In the description of the BERT experiment, to what size was the IMDB training set scaled down?

- **SELECTION**:
* * * * * * *

Trains BERT, a NLP library developed by Google (specifically 'bert-base-uncased') several times on the IMDB dataset with different optimisation techniques to maximise performance while minimising training time. The objective of this experiment is to compare how efficiently certain optimisers are when testing the early stages of model performance running on a local machine (i.e. no cloud resources).
Model Parameter Size: 110M
The IMDB dataset is a collection of critic-produced movie reviews with sentiment results commonly used in NLP especially for sentiment analysis. It consists of 2 columns, 'review' and 'sentiment' where review is a long string of text delimited by spaces and sentiment is a binary result between 'positive' and 'negative'.
IMDB Train Dataset Full Size: 25k (scaled down to 3.2k for faster training)
IMDB Test Dataset Full Size: 25k (scaled down to 800 for maintaining 80:20 split)
Both datasets are completely independent to one another.
Create Virtual Environment:
python -m venv bert-env
Activate Virtual Environment:
source bert-env/bin/activate (MacOS/Linux)
bert-end\Scripts\Activate.ps1 (Windows)
Libraries/Dependencies used:
- PyTorch
- HuggingFace
- Matplotlib
- sklearn
- tqdm, gc, warnings
Python Version: 3.12.2

* * * * * * *

- **AVAILABLE DATA**:
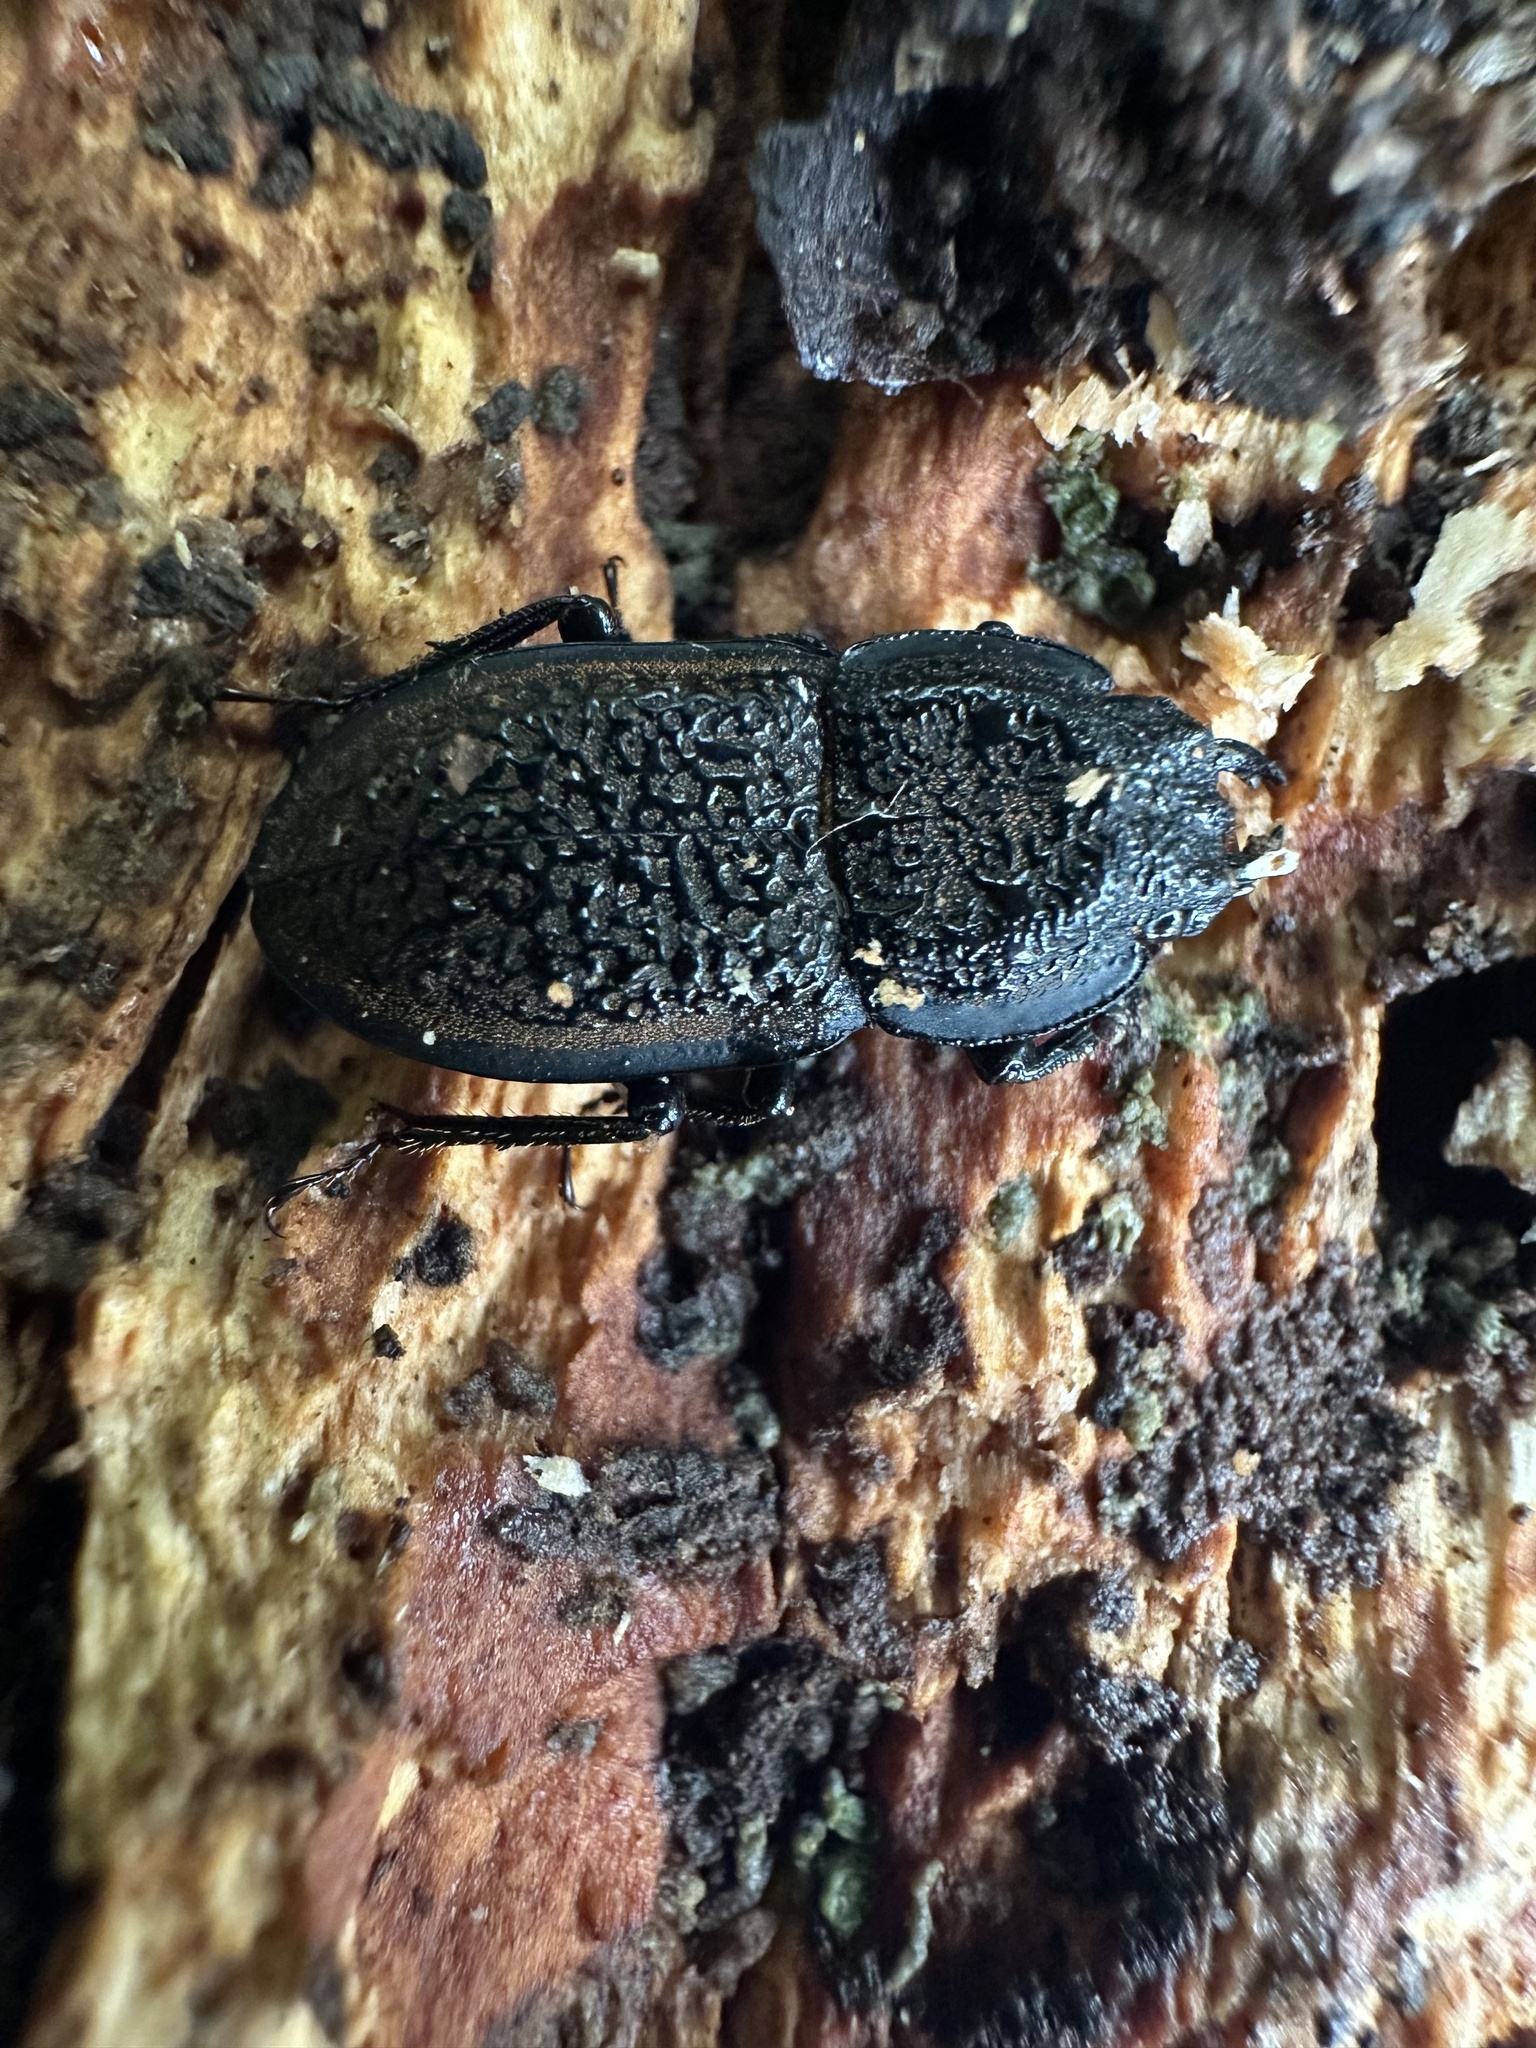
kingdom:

* * * * * * *

- **EXERCISE RESPONSE**: 3.2k